* **Excerpt**
-------
Cathal Cú-cen-máthair mac Cathaíl (died 665), often known as Cú-cen-máthair,  was an Irish King of Munster from around 661 until his death. He was a son of Cathal mac Áedo Flaind Chathrach (died c. 628) and belonged to the Glendamnach sept of the Eóganachta dynasty. The name Cú-cen-máthair means the "motherless hound".

Cú-cen-máthair succeeded Máenach mac Fíngin of the Eóganacht Chaisil, the Cashel branch of the kindred. A surviving poem attributed to Luccrech moccu Chérai contains a list of his ancestors back to Adam.

Cú-cen-máthair died in 665 of a plague which killed many others as recorded in the Irish annals. The king lists have him followed as King of Munster by Colgú mac Faílbe Flaind of the Eóganacht Chaisil. Cú-cen-máthair left at least two sons, Finguine mac Cathail (died 696) and Ailill mac Cathail (died 701), both of whom are listed as Kings of Munster in the annals.
-------
* **Required action A**
Write out the rows, beginning with their first line and stopping after the line that contains "13: (291, 98)".

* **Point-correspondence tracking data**
-------
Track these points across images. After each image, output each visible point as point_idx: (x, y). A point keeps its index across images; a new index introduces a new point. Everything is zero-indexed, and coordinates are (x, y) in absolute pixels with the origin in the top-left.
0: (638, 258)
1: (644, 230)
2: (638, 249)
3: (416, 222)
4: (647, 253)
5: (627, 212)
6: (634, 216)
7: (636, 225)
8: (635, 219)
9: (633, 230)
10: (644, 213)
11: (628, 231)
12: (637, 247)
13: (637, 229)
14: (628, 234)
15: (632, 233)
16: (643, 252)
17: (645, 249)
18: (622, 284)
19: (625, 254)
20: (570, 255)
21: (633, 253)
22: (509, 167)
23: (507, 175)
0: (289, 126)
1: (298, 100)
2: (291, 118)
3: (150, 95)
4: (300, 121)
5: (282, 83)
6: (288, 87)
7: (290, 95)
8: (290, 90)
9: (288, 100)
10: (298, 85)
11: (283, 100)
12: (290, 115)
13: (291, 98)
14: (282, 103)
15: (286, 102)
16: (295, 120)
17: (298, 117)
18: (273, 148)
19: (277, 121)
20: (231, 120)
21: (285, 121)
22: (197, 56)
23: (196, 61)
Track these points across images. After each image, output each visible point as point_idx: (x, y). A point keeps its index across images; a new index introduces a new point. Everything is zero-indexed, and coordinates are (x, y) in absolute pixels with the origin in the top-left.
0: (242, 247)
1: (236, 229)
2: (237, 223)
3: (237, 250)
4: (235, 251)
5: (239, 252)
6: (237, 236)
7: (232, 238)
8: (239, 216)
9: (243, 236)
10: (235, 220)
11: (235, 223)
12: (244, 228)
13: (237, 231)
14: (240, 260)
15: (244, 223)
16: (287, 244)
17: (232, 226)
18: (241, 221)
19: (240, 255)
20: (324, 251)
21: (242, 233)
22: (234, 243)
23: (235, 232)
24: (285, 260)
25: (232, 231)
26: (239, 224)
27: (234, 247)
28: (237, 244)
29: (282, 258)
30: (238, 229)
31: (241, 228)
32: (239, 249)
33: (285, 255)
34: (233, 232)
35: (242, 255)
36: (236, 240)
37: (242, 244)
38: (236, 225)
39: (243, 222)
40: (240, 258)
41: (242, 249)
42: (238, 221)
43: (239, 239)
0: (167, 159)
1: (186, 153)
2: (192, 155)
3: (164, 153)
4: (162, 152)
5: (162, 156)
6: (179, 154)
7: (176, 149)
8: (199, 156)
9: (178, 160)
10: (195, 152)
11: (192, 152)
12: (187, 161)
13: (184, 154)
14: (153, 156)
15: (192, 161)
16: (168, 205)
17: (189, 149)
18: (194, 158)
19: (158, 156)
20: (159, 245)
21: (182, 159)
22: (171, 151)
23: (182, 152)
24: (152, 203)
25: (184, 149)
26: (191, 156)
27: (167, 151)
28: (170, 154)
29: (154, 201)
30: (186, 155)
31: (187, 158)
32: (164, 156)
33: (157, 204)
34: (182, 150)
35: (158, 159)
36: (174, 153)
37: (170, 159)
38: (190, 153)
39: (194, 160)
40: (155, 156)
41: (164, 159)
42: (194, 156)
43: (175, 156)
-------
* **Required action B**
In the passage on Cú-cen-máthair, what does the name Cú-cen-máthair mean?

* **Written answer A**
Track these points across images. After each image, output each visible point as point_idx: (x, y). A point keeps its index across images; a new index introduces a new point. Everything is zero-indexed, and coordinates are (x, y) in absolute pixels with the origin in the top-left.
0: (638, 258)
1: (644, 230)
2: (638, 249)
3: (416, 222)
4: (647, 253)
5: (627, 212)
6: (634, 216)
7: (636, 225)
8: (635, 219)
9: (633, 230)
10: (644, 213)
11: (628, 231)
12: (637, 247)
13: (637, 229)
14: (628, 234)
15: (632, 233)
16: (643, 252)
17: (645, 249)
18: (622, 284)
19: (625, 254)
20: (570, 255)
21: (633, 253)
22: (509, 167)
23: (507, 175)
0: (289, 126)
1: (298, 100)
2: (291, 118)
3: (150, 95)
4: (300, 121)
5: (282, 83)
6: (288, 87)
7: (290, 95)
8: (290, 90)
9: (288, 100)
10: (298, 85)
11: (283, 100)
12: (290, 115)
13: (291, 98)

* **Written answer B**
The "motherless hound."